What he’d been doing was studying his opponent. Not only was Pepler a former army officer as identified by his rank, one who’d served in the First World War, but his manner in court was that of some senior officers who were “superior” not just in rank but in attitude.

The case involved 17 killed soldiers yet Pepler was in effect absolving the railway of any culpability by trying to lay the entire blame on young Atherton. Diefenbaker sensed that jurors could see this conflict of loyalties which Pepler was unconsciously reinforcing with his supercilious manner.
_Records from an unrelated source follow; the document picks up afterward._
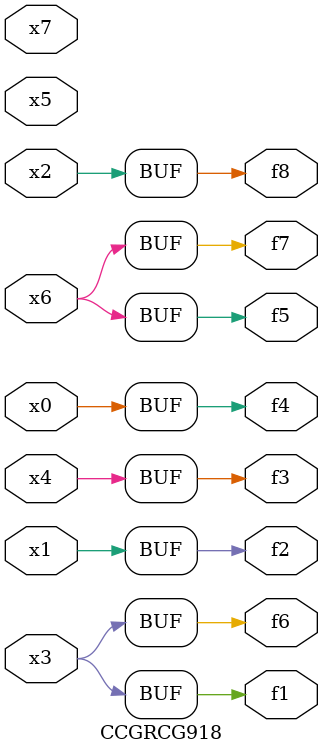
<source format=v>
module CCGRCG918(
	input x0, x1, x2, x3, x4, x5, x6, x7,
	output f1, f2, f3, f4, f5, f6, f7, f8
);
	assign f1 = x3;
	assign f2 = x1;
	assign f3 = x4;
	assign f4 = x0;
	assign f5 = x6;
	assign f6 = x3;
	assign f7 = x6;
	assign f8 = x2;
endmodule

</source>
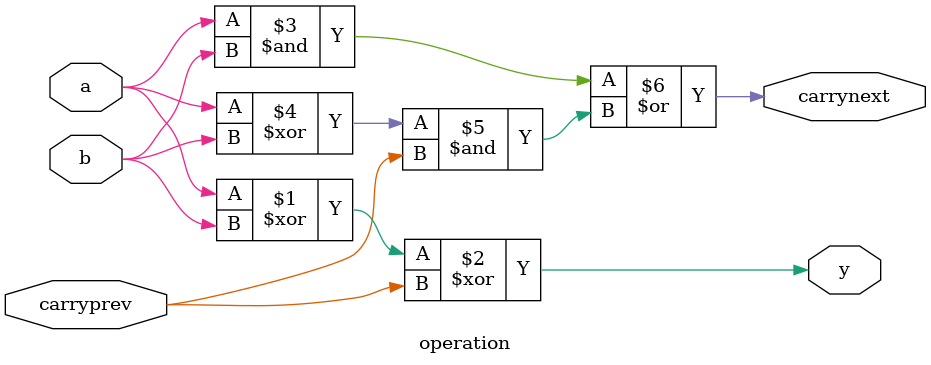
<source format=v>
module operation(a, b, carryprev, carrynext, y);
input a, b, carryprev;
output carrynext, y;

assign y=a^b^carryprev;
assign carrynext=(a&b)|((a^b)&carryprev);
endmodule

</source>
It was during Pepler’s questioning of a senior CNR official that he struck. This witness admitted that the composition of the train, the placing of steel-framed wooden passenger cars between all-steel cars, had been his department’s doing. (This, despite a 1947 order by the Board of Transport that part-wooden passenger coaches not be placed between steel coaches. As with most regulation, however, there was a loophole: wooden cars with steel underframes didn’t qualify as “wooden cars”. Nevertheless, even the CNR had discontinued using them for regular passenger service, relegating them solely to the transporting of military personnel.)
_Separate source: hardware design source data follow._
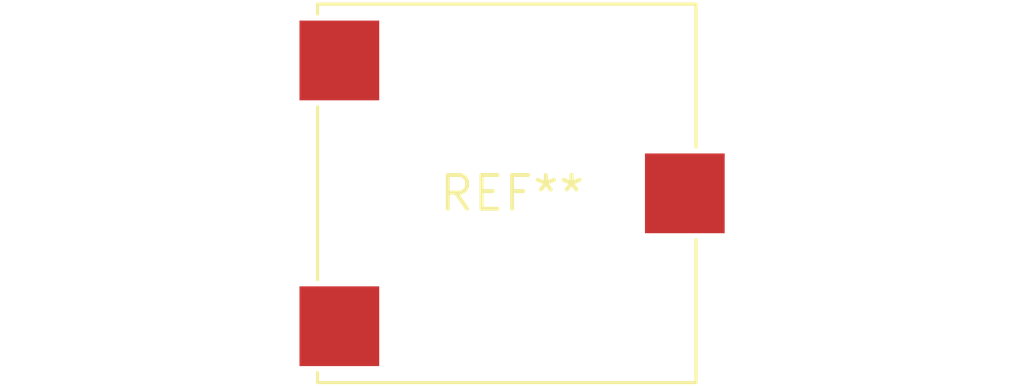
<source format=kicad_pcb>
(kicad_pcb (version 20240108) (generator pcbnew)

  (general
    (thickness 1.6)
  )

  (paper "A4")
  (layers
    (0 "F.Cu" signal)
    (31 "B.Cu" signal)
    (32 "B.Adhes" user "B.Adhesive")
    (33 "F.Adhes" user "F.Adhesive")
    (34 "B.Paste" user)
    (35 "F.Paste" user)
    (36 "B.SilkS" user "B.Silkscreen")
    (37 "F.SilkS" user "F.Silkscreen")
    (38 "B.Mask" user)
    (39 "F.Mask" user)
    (40 "Dwgs.User" user "User.Drawings")
    (41 "Cmts.User" user "User.Comments")
    (42 "Eco1.User" user "User.Eco1")
    (43 "Eco2.User" user "User.Eco2")
    (44 "Edge.Cuts" user)
    (45 "Margin" user)
    (46 "B.CrtYd" user "B.Courtyard")
    (47 "F.CrtYd" user "F.Courtyard")
    (48 "B.Fab" user)
    (49 "F.Fab" user)
    (50 "User.1" user)
    (51 "User.2" user)
    (52 "User.3" user)
    (53 "User.4" user)
    (54 "User.5" user)
    (55 "User.6" user)
    (56 "User.7" user)
    (57 "User.8" user)
    (58 "User.9" user)
  )

  (setup
    (pad_to_mask_clearance 0)
    (pcbplotparams
      (layerselection 0x00010fc_ffffffff)
      (plot_on_all_layers_selection 0x0000000_00000000)
      (disableapertmacros false)
      (usegerberextensions false)
      (usegerberattributes false)
      (usegerberadvancedattributes false)
      (creategerberjobfile false)
      (dashed_line_dash_ratio 12.000000)
      (dashed_line_gap_ratio 3.000000)
      (svgprecision 4)
      (plotframeref false)
      (viasonmask false)
      (mode 1)
      (useauxorigin false)
      (hpglpennumber 1)
      (hpglpenspeed 20)
      (hpglpendiameter 15.000000)
      (dxfpolygonmode false)
      (dxfimperialunits false)
      (dxfusepcbnewfont false)
      (psnegative false)
      (psa4output false)
      (plotreference false)
      (plotvalue false)
      (plotinvisibletext false)
      (sketchpadsonfab false)
      (subtractmaskfromsilk false)
      (outputformat 1)
      (mirror false)
      (drillshape 1)
      (scaleselection 1)
      (outputdirectory "")
    )
  )

  (net 0 "")

  (footprint "Potentiometer_ACP_CA14-VSMD_Vertical" (layer "F.Cu") (at 0 0))

)

</source>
For all the horrendous compounding of tragedy caused by those outdated coaches of wood having, literally, accordioned, the CNR manager said he had no qualms; it was Atherton’s fault with his incomplete message to the trainmen.

Diefenbaker, sarcastically: “I suppose the reason you put those men in wooden cars with steel cars on either end was so that no matter what they might subsequently find in Korea, they’d also be able to say, ‘Well, we had worse than that in Canada.’”

Everything “broke loose,” Diefenbaker recalled. Pepler sputtered, expressed shock: one didn’t say things like that in a B.C. courtroom! The judge was willing to let it pass if defence counsel meant it was a statement not a question. But Diefenbaker said he’d put it to the witness as a question. Both he and His Honour were interrupted by Pepler blurting out that he wanted to make it clear that the Crown wasn’t “concerned about the deaths of a few privates going to Korea”.

“Oh, Colonel, you’re not concerned about the killing of a few privates?” snapped Diefenbaker.

It was pure drama on his part, of course, as he knew full well that Pepler had really meant that the Crown’s charge against Atherton dealt with the death of one of the firemen not the deaths of passengers.

But the damage was done. That the Crown’s case had been scuttled by Pepler’s outburst was made abundantly clear when one of two jurors who were veterans of the First World War muttered a curse at the attorney-general.

Diefenbaker called no witnesses, concentrating instead on cross-examination for the balance of the trial, and reciting the incident of the seagull who’d dropped a fish on the telegraph wires, while taking every opportunity, real and staged, to remind the jury of Pepler’s military career by addressing him as Colonel.

In his hour-long charge to the jury Justice McFarlane pointed out that if they believed Atherton’s story that he’d relayed the troop train’s order as he’d received it, an acquittal was justified. In just 40 minutes jurors returned a verdict of not guilty

The CNR installed block signals on the fatal stretch of track, realigned the blind curve that obscured train crews’ view of the what lay ahead, and, within two years, ordered 302 new all-metal passenger cars.


Too late for the 21 men who died in the Canoe River train wreck which ultimately proved to be beneficial to Diefenbaker’s legal and political career while going down in Canadian history as a tragic sidelight of the Korean War.

Ironically, the RCHA suffered more casualties in this incident than in its first year of action in Korea. A memorial cairn and monument have been erected near the crash site as has a monument at CFB Shilo where a memorial parade is held each year.

Because they were on active duty when killed, the names of the 17 servicemen who died at Canoe River are inscribed in the Korea Book of Remembrance, on the Wall of Remembrance in Brampton, Ont., and on the Korea Cairn in Winnipeg’s Brookside Cemetery.

However, because they never made it to the Korean war zone, they have not been awarded posthumous Canadian Volunteer Service Medals — an injustice according to one of the survivors who has unsuccessfully campaigned to have the medals awarded.